Es war einer dieser warmen Sommerabende, auf die man sich ab Mitte Januar schon freut und so nahmen sie sich ein Spätibier in die Hand und gingen einfach drauf los. Und während sie so liefen und liefen, fingen sie an zu reden. Erst den ganzen Kram, den man sich so erzählt, wenn man sich achtzehn Jahre lang nicht mehr gesehen hat. Wohnorte, Studiengänge, Abbrüche, Aufbrüche. Dinge, die irgendwie plätschern. Die wichtig sind, aber eben nicht zu wichtig.
Die Gespräche wurden immer tiefer und offener
Und irgendwann, als sie sich am Maybachufer ans Wasser setzten und der Sonne beim Untergehen zuschauten und schon längst damit aufgehört hatten zu leise oder zu laut zu sein, sprachen sie miteinander. Nicht mehr über Abbrüche und Aufbrüche, sondern über Ausbrüche und Zusammenbrüche. Einfach so. Als gehöre es so. Vielleicht, weil sie sich noch aus einem alten Leben kannten. Oder, weil sie irgendwie doch Fremde füreinander waren und das manchmal leichter ist. Egal was es war, es fühlte sich richtig an.

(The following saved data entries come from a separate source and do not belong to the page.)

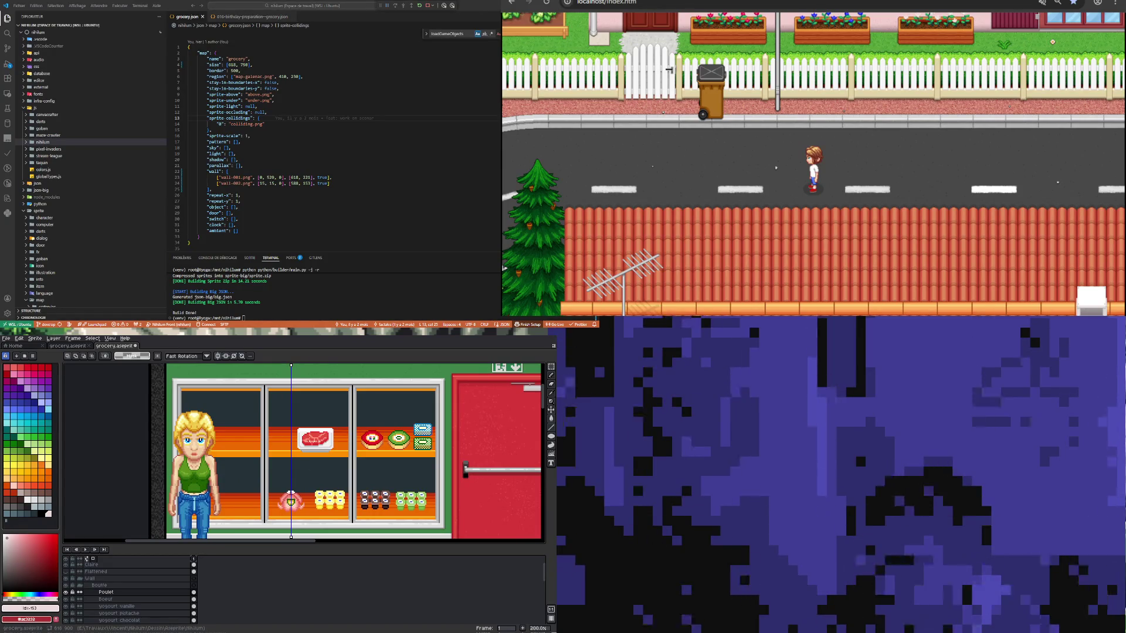
{"action": "scroll", "coordinate": [285, 488], "scroll_direction": "right", "scroll_amount": 2}
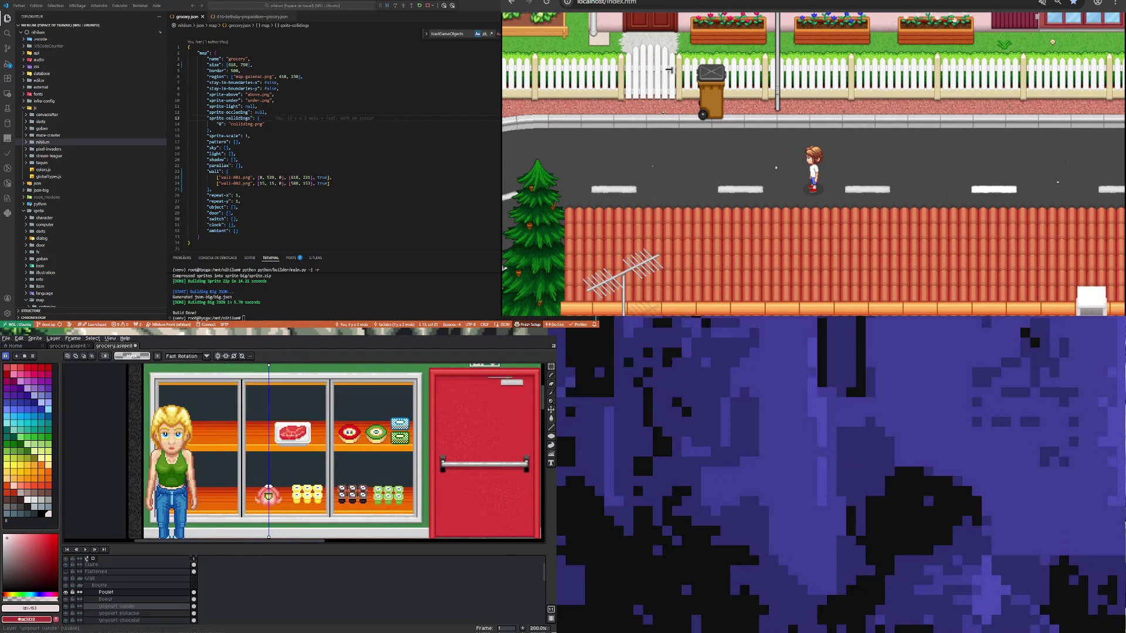
{"action": "right_click", "coordinate": [173, 599]}
Step: Duplicate the Boeuf layer and move the steak tray copy to the bottom-left shelf
{"action": "mouse_move", "coordinate": [187, 601]}
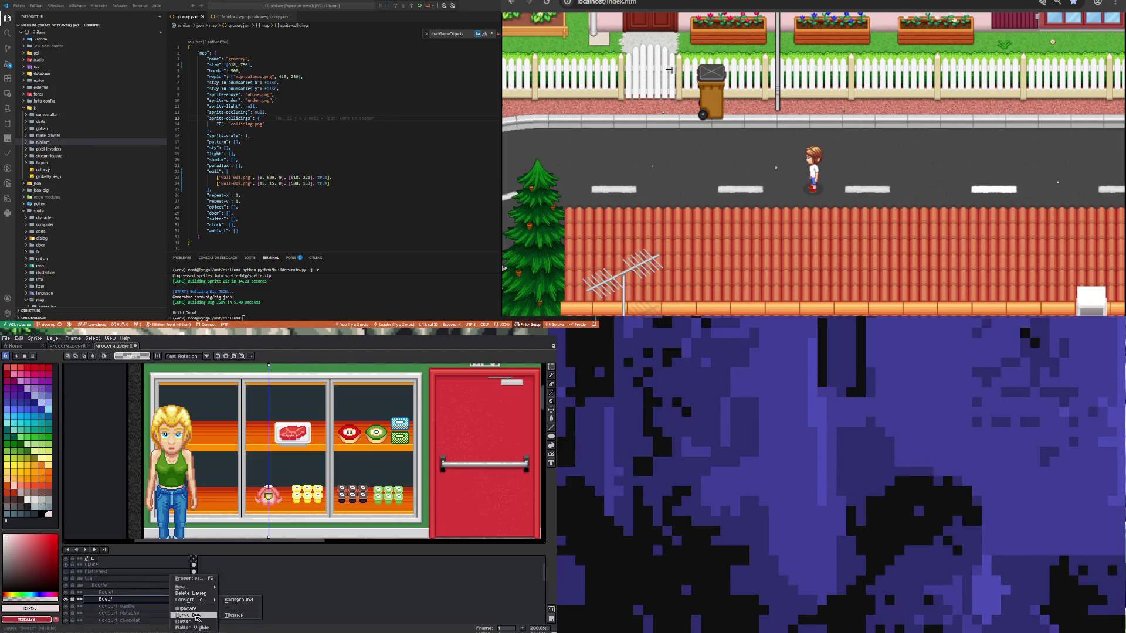
{"action": "left_click", "coordinate": [187, 608]}
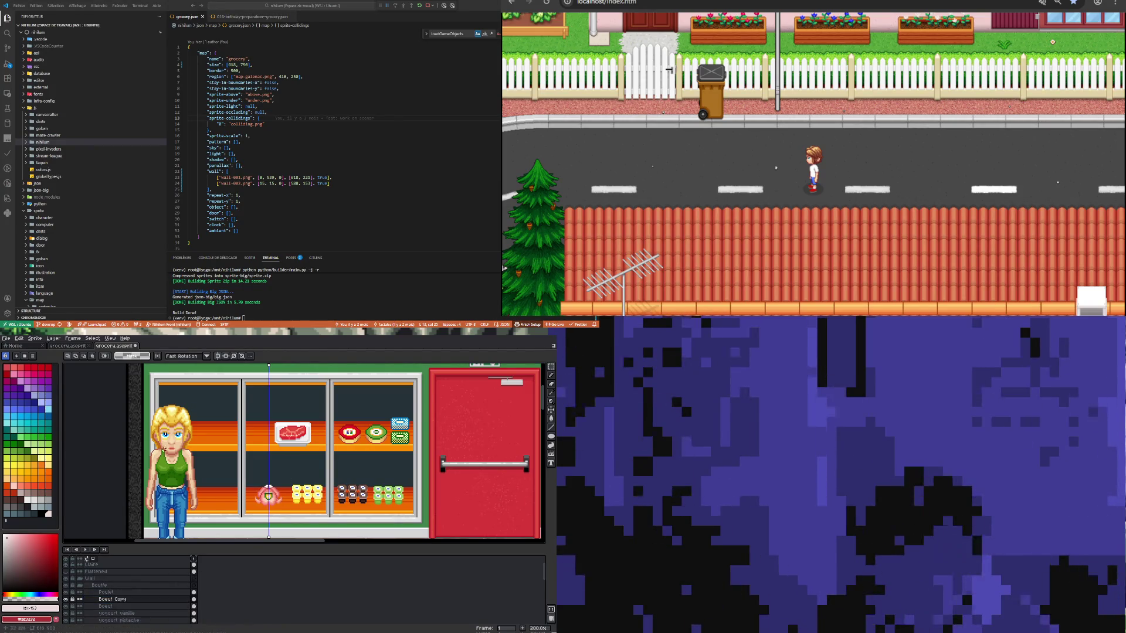
{"action": "key", "text": "v"}
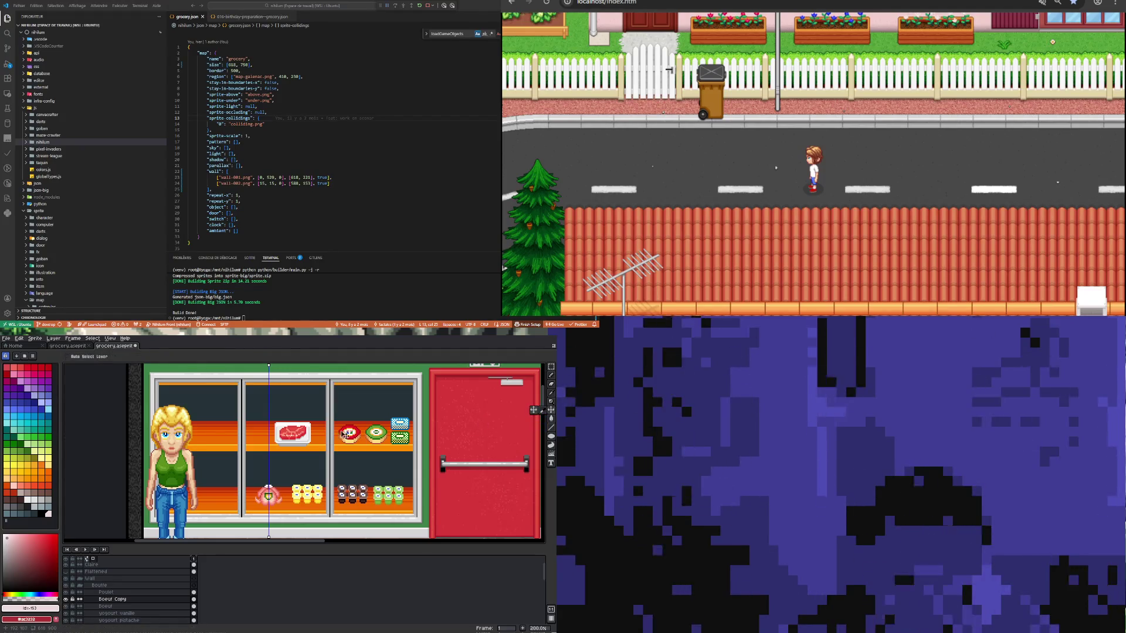
{"action": "left_click_drag", "start_coordinate": [287, 437], "coordinate": [212, 497]}
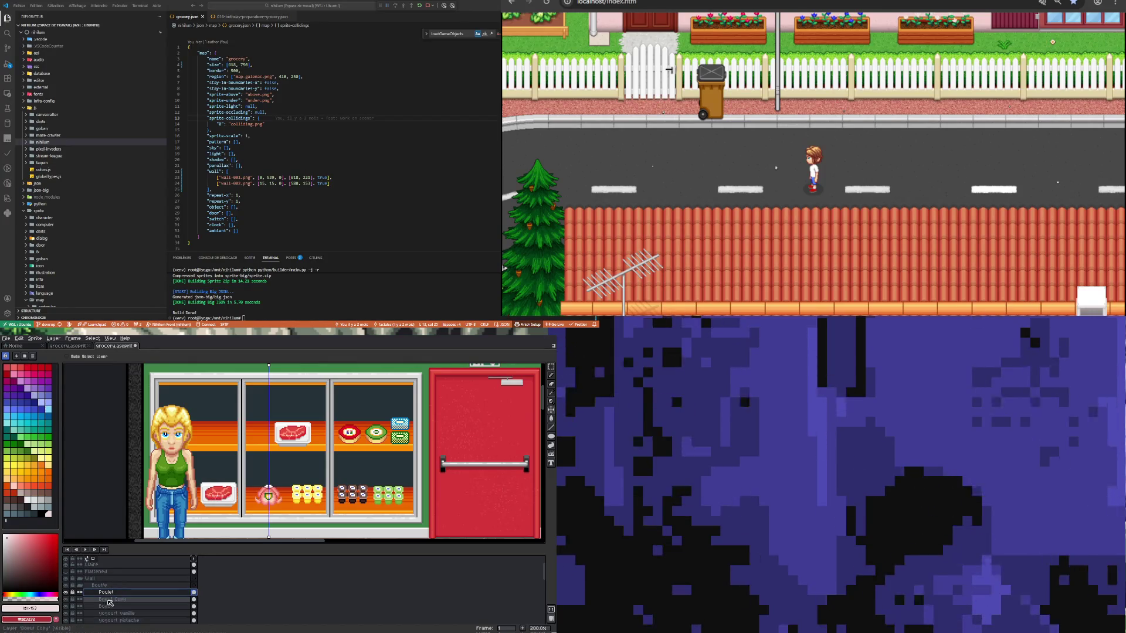
Step: Rename the copied layer to 'Poulet' and merge the steak copy into the Poulet layer
{"action": "double_click", "coordinate": [117, 592]}
{"action": "double_click", "coordinate": [117, 600]}
{"action": "type", "text": "Poulet"}
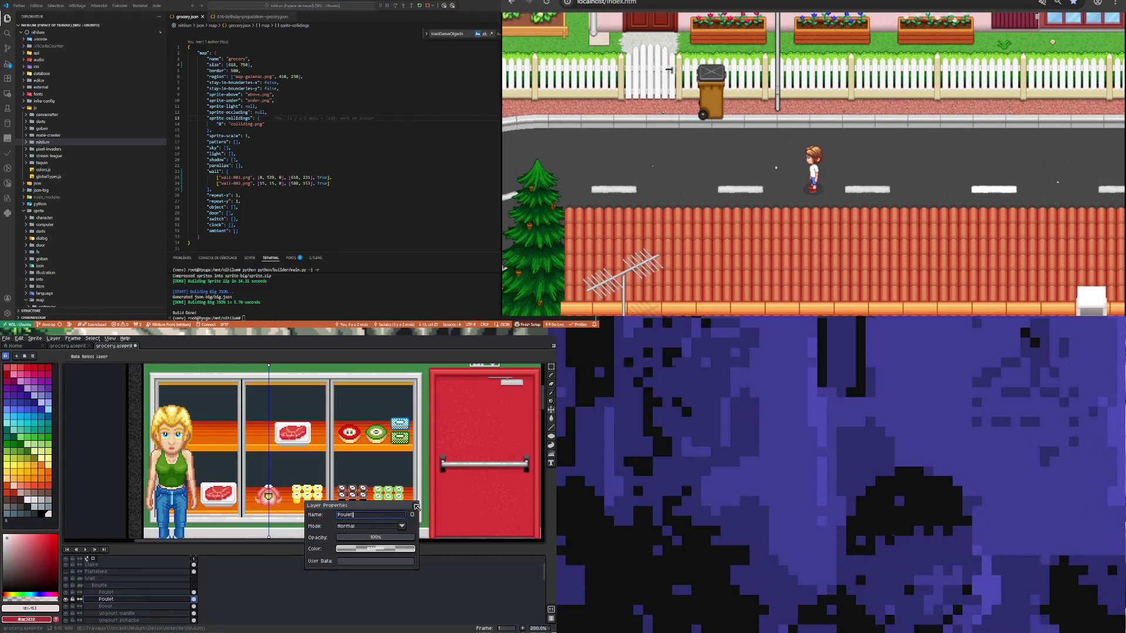
{"action": "left_click", "coordinate": [414, 505]}
{"action": "scroll", "coordinate": [225, 487], "scroll_direction": "up", "scroll_amount": 2}
{"action": "left_click", "coordinate": [127, 592]}
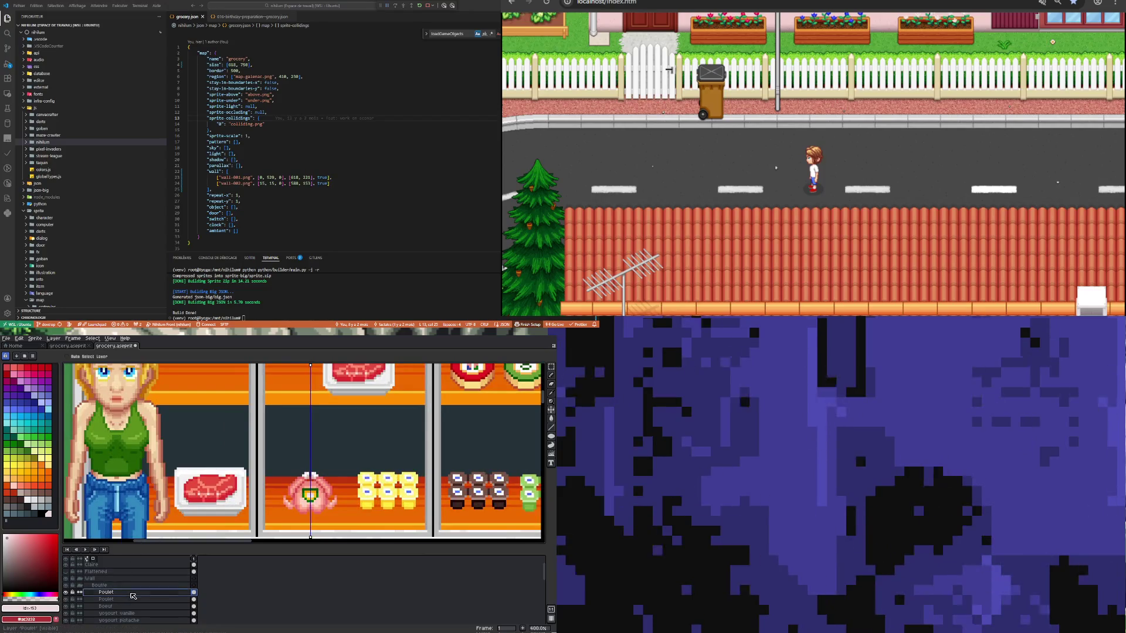
{"action": "key", "text": "Delete"}
{"action": "scroll", "coordinate": [176, 537], "scroll_direction": "up", "scroll_amount": 2}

Finn erzählte von seinem psychisch kranken Vater der, seit Finn denken konnte an schlimmen Depressionen litt und sich das Leben nahm, kurz nachdem Finn vor ein paar Jahren nach Berlin gezogen war. „Ein Teil von mir war erleichtert“, hatte Finn in sein Bier geflüstert. „Als er aufgehört hat zu kämpfen, hat er nur noch still gelitten. Und das ging über Jahre. Er war einfach nicht mehr mein Vater. Auch, wenn ich mir das immer so sehr gewünscht habe. Schon als kleines Kind habe ich alles getan, um ihn irgendwie aufzuheitern. Ihm Theaterstücke vorgespielt, Lieder gesungen. Und manchmal da hat´s geklappt. Dann hat er gelacht und mich in den Arm genommen. Aber irgendwann ging das auch nicht mehr so gut. Das mit dem Aufheitern. Und ich bin mit der Zeit immer stiller geworden.“
Sie hörten sich aufrichtig zu
„Finn, das tut mir leid. Das muss schlimm für dich gewesen sein,“ versuchte Lea tröstende Worte zu finden. In dem Wissen, dass echtes Zuhören immer mehr zählte als aufrichtige Floskeln.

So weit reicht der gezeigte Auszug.